Allerdings gibt es auch innerhalb der Studierendenbewegung unterschiedliche Positionen. Da sind zum einen diejenigen, die das Geldproblem durch Umschichtungen innerhalb der Universitäten lösen wollen. Diese Position ist bei all dem Gezeter von leeren Kassen zwar verständlich, angesichts der Einsparsummen aber kaum realistisch.
Einige radikale Vertreter aus den Asten konzentrieren sich darauf, die Hochschulpräsidenten zu bekämpfen, weil die zwar gegen die Kürzungen sind, jedoch nicht gegen Studiengebühren. Sie beginnen gerade erst zu begreifen, dass sich nun der Schwerpunkt weg von den inneruniversitären Auseinandersetzungen bewegt. Einige Studierendenvetreter befürchten mit Recht, dass das Finanzproblem vor allem über die Studiengebühren gelöst werden soll.
Wichtig wäre es hierbei, ein klare und unabhängige Artikulation der Forderungen durch die Studierenden zu erreichen, z.B. nach einem Verbot von Gebühren. Außerdem ist die Verbindung mit anderen gesellschaftlichen Gruppen, Organisationen und Bewegungen in der Stadt wichtig.
Es besteht eine große Nachfrage nach grundlegenden Erklärungen. Dabei sollten wir uns nicht nur auf Agitation beschränken, sondern vor allem den Aktiven, den "Kadern der Bewegung", mehr über die Rolle der Studierenden in der kapitalistischen Gesellschaft vermitteln, um sie mit inhaltlich neuen Ideen voran zu bringen.
Die soziale Stimmung in der Stadt ist außerordentlich angespannt. Aufgrund der Haushaltsnotlage sind fast alle von den drastischen Kürzungen betroffen: die Kindergärten und Schulen, Krankenhäuser, Bibliotheken, Bäder... usw.
Es wurde sogar versucht, den Ver.di-Tarifvertrag einseitig aufzukündigen. Über die Rechtmäßigkeit dieser Vorgänge wird noch vor den Gerichten gestritten.
Eine massive Protestwelle an den Universitäten würde sicherlich auch andere Betroffene in der Stadt mitreißen.

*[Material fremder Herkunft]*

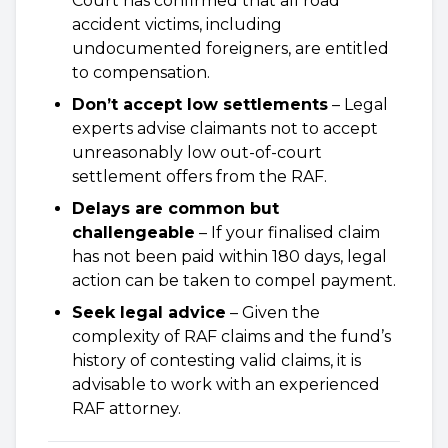
Court has confirmed that all road
accident victims, including
undocumented foreigners, are entitled
to compensation.
Don’t accept low settlements
– Legal
experts advise claimants not to accept
unreasonably low out-of-court
settlement offers from the RAF.
Delays are common but
challengeable
– If your finalised claim
has not been paid within 180 days, legal
action can be taken to compel payment.
Seek legal advice
– Given the
complexity of RAF claims and the fund’s
history of contesting valid claims, it is
advisable to work with an experienced
RAF attorney.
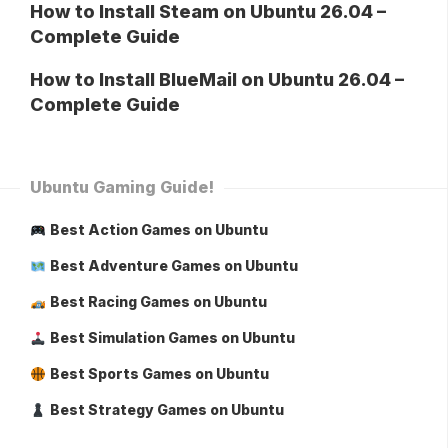
How to Install Steam on Ubuntu 26.04 –
Complete Guide
How to Install BlueMail on Ubuntu 26.04 –
Complete Guide
Ubuntu Gaming Guide!
Best Action Games on Ubuntu
Best Adventure Games on Ubuntu
Best Racing Games on Ubuntu
Best Simulation Games on Ubuntu
Best Sports Games on Ubuntu
Best Strategy Games on Ubuntu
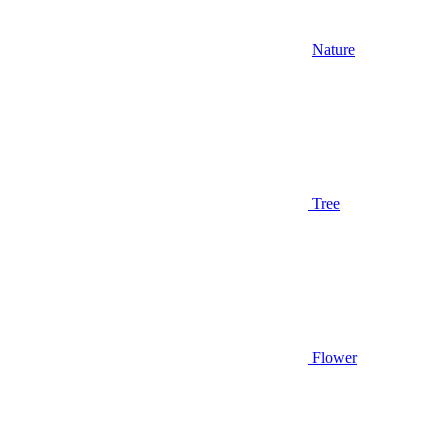
Nature
Tree
Flower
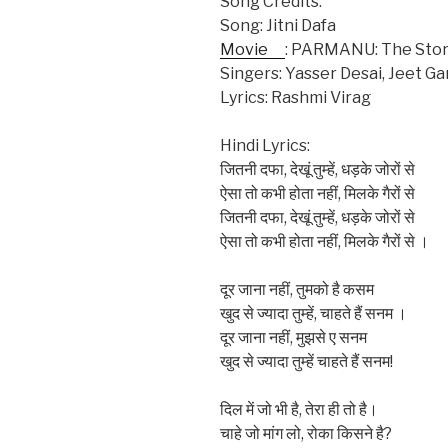
Song Credits:
Song: Jitni Dafa
Movie
: PARMANU: The Stor
Singers: Yasser Desai, Jeet Ga
Lyrics: Rashmi Virag
Hindi Lyrics:
जितनी दफा, देखूं तुम्हें, धड़के जोरों से
ऐसा तो कभी होता नहीं, मिलके गैरों से
जितनी दफा, देखूं तुम्हें, धड़के जोरों से
ऐसा तो कभी होता नहीं, मिलके गैरों से ।
दूर जाना नहीं, तुमको है कसम
खुद से ज्यादा तुम्हें, चाहते हैं सनम ।
दूर जाना नहीं, मुझसे ए सनम
खुद से ज्यादा तुम्हें चाहते हैं सनम!
दिल में जो भी है, तेरा ही तो है।
चाहे जो मांग लो, रोका किसने है?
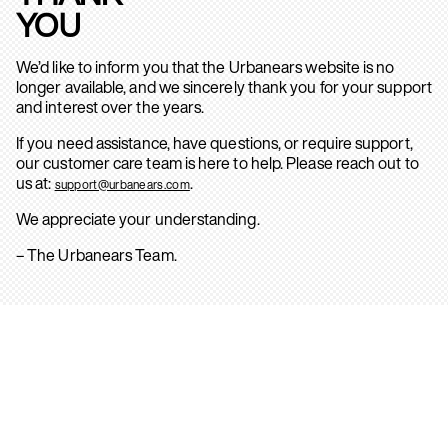
YOU
We’d like to inform you that the Urbanears website is no
longer available, and we sincerely thank you for your support
and interest over the years.
If you need assistance, have questions, or require support,
our customer care team is here to help. Please reach out to
us at:
.
support@urbanears.com
We appreciate your understanding.
– The Urbanears Team.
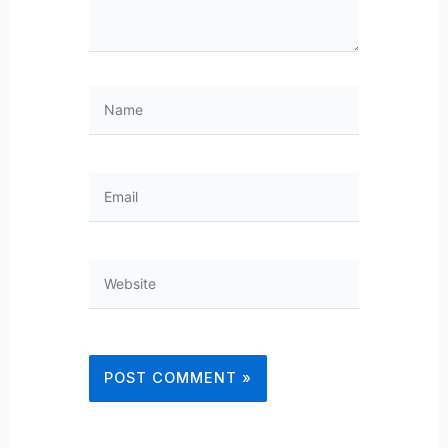
Name
Email
Website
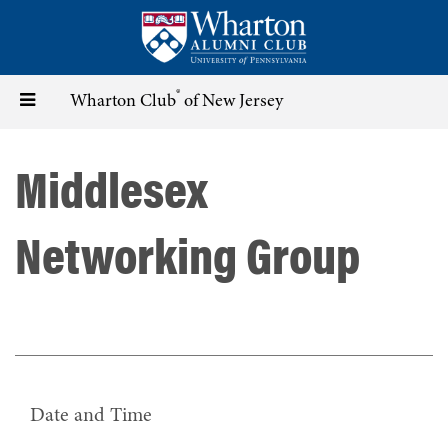
Skip
to
main
content
®
Toggle
Wharton Club
of New Jersey
navigation
Middlesex
Networking Group
Date and Time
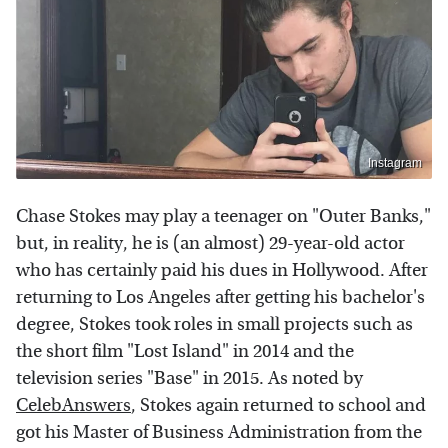
Instagram
Chase Stokes may play a teenager on "Outer Banks,"
but, in reality, he is (an almost) 29-year-old actor
who has certainly paid his dues in Hollywood. After
returning to Los Angeles after getting his bachelor's
degree, Stokes took roles in small projects such as
the short film "Lost Island" in 2014 and the
television series "Base" in 2015. As noted by
CelebAnswers
, Stokes again returned to school and
got his Master of Business Administration from the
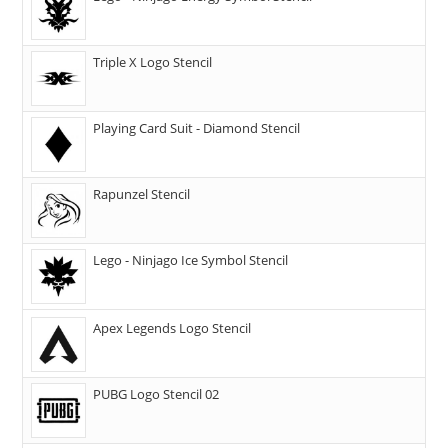
Triple X Logo Stencil
Playing Card Suit - Diamond Stencil
Rapunzel Stencil
Lego - Ninjago Ice Symbol Stencil
Apex Legends Logo Stencil
PUBG Logo Stencil 02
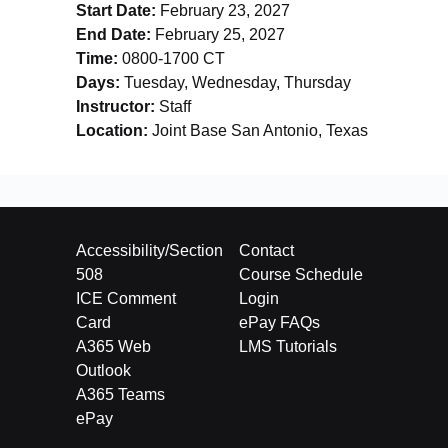
Start Date:
February 23, 2027
End Date:
February 25, 2027
Time:
0800-1700 CT
Days:
Tuesday, Wednesday, Thursday
Instructor:
Staff
Location:
Joint Base San Antonio, Texas
Accessibility/Section
Contact
508
Course Schedule
ICE Comment
Login
Card
ePay FAQs
A365 Web
LMS Tutorials
Outlook
A365 Teams
ePay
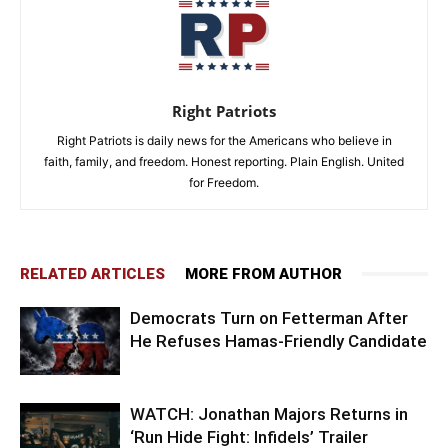
Right Patriots
Right Patriots is daily news for the Americans who believe in
faith, family, and freedom. Honest reporting. Plain English. United
for Freedom.
RELATED ARTICLES
MORE FROM AUTHOR
Democrats Turn on Fetterman After
He Refuses Hamas-Friendly Candidate
WATCH: Jonathan Majors Returns in
‘Run Hide Fight: Infidels’ Trailer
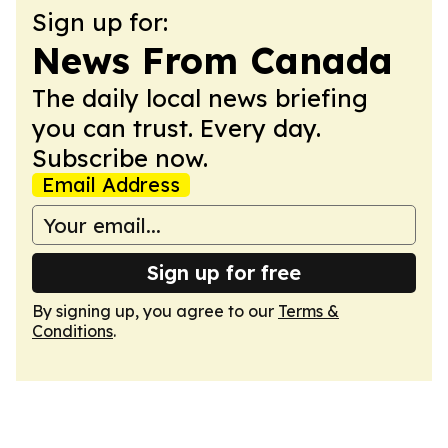
Sign up for:
News From Canada
The daily local news briefing
you can trust. Every day.
Subscribe now.
Email Address
Sign up for free
By signing up, you agree to our
Terms &
Conditions
.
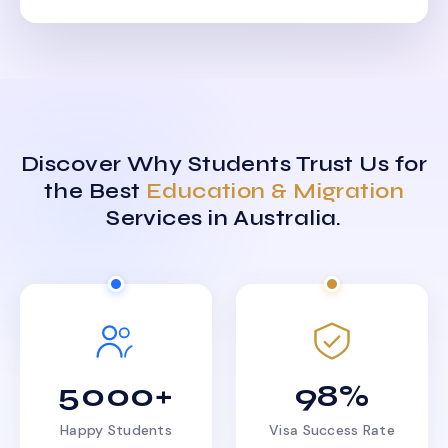
Discover Why Students Trust Us for
the Best
Education & Migration
Services in Australia.
5000+
98%
Happy Students
Visa Success Rate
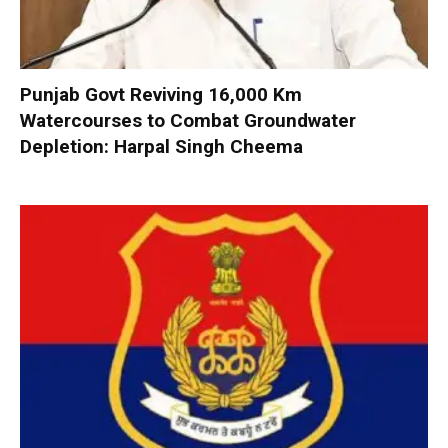
Punjab Govt Reviving 16,000 Km
Watercourses to Combat Groundwater
Depletion: Harpal Singh Cheema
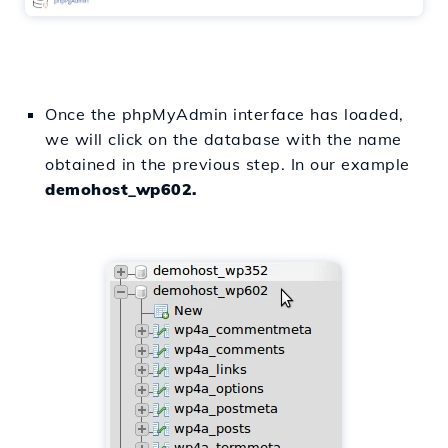
Once the phpMyAdmin interface has loaded,
we will click on the database with the name
obtained in the previous step. In our example
demohost_wp602.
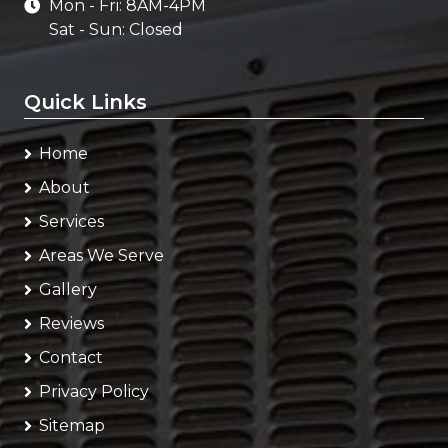
Mon - Fri: 8AM-4PM
Sat - Sun: Closed
Quick Links
Home
About
Services
Areas We Serve
Gallery
Reviews
Contact
Privacy Policy
Sitemap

Damit könnte Dampf im Klassenkampf gemacht werden, gegen die Bürokraten, die versuchen, die Bewegung auf den Straßen zu bremsen und zu sabotieren, weil sie ihren bevorzugten Platz am Tisch der Bosse krampfhaft bewahren wollen.
Ziel muss es aber sein, endlich die Notbremse zu ziehen und den ganzen Zug in die entgegengesetze Richtung weiter fahren zu lassen. Am 21.Mai rufen die Asten und die Landesschülervertretungen zu einer Demonstration auf unter dem Motto: "Für eine offene Uni! Kein Sozialabbau — nirgends!"